_Aim of the exercise_:
Reproduce the text of the records verbatim, beginning at the start of the records and ending after the line that contains "RECENT POSTS". Omit the pictures from your answer.

_Data supplied_:
..........
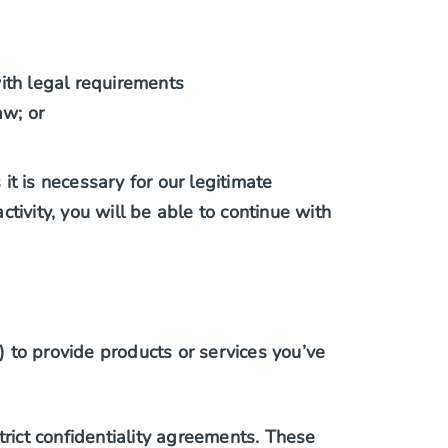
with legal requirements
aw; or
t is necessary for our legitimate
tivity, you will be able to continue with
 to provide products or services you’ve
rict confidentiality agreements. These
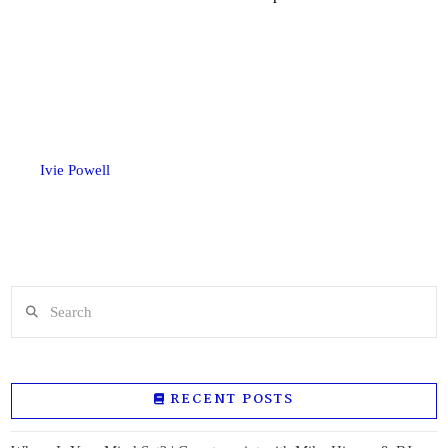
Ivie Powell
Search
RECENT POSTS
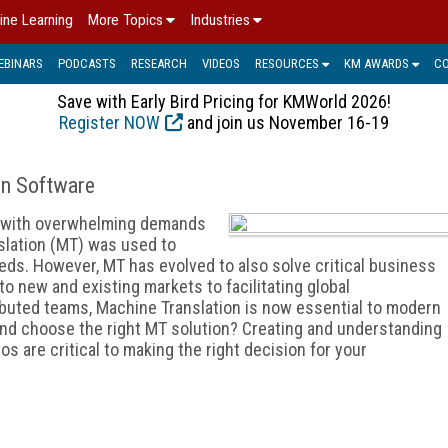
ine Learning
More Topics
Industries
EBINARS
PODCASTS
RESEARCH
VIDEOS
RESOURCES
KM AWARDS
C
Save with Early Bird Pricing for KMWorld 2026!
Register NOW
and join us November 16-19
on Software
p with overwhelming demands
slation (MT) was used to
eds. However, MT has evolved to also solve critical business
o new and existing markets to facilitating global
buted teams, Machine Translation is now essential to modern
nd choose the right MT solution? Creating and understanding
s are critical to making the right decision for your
..........
_Task output_:
with legal requirements
aw; or
t is necessary for our legitimate
tivity, you will be able to continue with
 to provide products or services you’ve
rict confidentiality agreements. These
Ivie Powell
Search
RECENT POSTS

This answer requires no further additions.